Some states' courts have ruled that equal-rights amendments protect access to abortion as a fundamental right to health care. There is a Pennsylvania case that is pending, as well as in Nevada and Utah.

You’ve been reportedly mulling a run for chair of the Democratic Senatorial Campaign Committee. Do you think Biden calling for the national archivist to publish the ERA could be imperative for Democratic success in the midterms, or even looking ahead to 2028?

Well, I think it's a choice of what you believe in. I know President Biden believes in equality for everyone in the United States. Women deserve equality. We deserve it to be enshrined in the Constitution. So it doesn't matter who's president. It doesn't matter who's in Congress. And what's so important about this moment is all the work that needs to be done, all the work that is required by Article V of the Constitution, has been completed. This is the only constitutional amendment when the two things that are required have been completed that it hasn't been signed and published. So it's already being given a disparate treatment, which is very frustrating.

I believe the archivist should sign and publish. Biden is the only person who is more senior to the OLC, and since the Office of Legal Counsel punted the issue by saying they would not decide it, it's really up to President Biden to say whether he's for it or not, to give the archivist, in my opinion, the courage she needs to do her actual administrative job. It's a ministerial job. She's supposed to just sign and publish when the two things are done.

It’s clear that this is an issue that you've obviously been pushing for some time.
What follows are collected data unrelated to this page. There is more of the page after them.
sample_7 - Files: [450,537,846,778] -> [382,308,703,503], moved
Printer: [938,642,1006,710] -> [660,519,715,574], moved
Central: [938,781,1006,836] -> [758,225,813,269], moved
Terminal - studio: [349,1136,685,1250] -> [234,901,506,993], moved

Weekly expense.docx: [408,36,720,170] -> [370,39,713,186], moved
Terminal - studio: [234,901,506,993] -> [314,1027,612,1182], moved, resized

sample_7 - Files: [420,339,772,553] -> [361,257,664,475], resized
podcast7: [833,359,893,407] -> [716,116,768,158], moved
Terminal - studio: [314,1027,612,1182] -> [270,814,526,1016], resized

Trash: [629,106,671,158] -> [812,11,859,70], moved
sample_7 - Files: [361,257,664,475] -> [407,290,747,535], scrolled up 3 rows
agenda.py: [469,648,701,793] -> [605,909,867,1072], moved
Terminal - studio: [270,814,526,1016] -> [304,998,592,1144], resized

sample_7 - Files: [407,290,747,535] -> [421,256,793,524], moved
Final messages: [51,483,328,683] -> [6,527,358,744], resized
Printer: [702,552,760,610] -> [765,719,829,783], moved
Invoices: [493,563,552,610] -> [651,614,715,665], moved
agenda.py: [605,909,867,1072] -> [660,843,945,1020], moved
Could you elaborate why this matters so personally to you, and also why you believe it's so important that Biden does this before Trump retakes the Oval Office?

From the most simple perspective, women in America deserve equality, and most people in America think we have an equal-rights amendment. They'd be shocked to find out we don't, and about the lack of equality.

The Dobbs decision alone says that women of reproductive years do not have a right to privacy but men in reproductive years do. So red states are enforcing this law by saying women don’t have the right to travel across state lines for reproductive care.

People are having conversations on Facebook with their mothers about health care. They want the right to privacy to cross state lines with their 10-year-old who's been raped. They don't have the right to privacy to receive mifepristone and other [abortion-related] medicines in the mail. This is outrageous to me. I think if men in America would believe that they didn't have the right to privacy to do those things, there would be a revolution.

I don’t think the Dobbs decision is fair, and if we had an Equal Rights Amendment, I think it would be overturned. So for me, equality is something that women deserve, women expect to have, and the way the Dobbs decision is being implemented just shows how starkly women are being treated unfairly for their basic civil rights.

We have less than 50 days before we lose the chance to guarantee equality for all Americans. It should be an urgent, important issue for Biden to lead on and be a cornerstone to his legacy.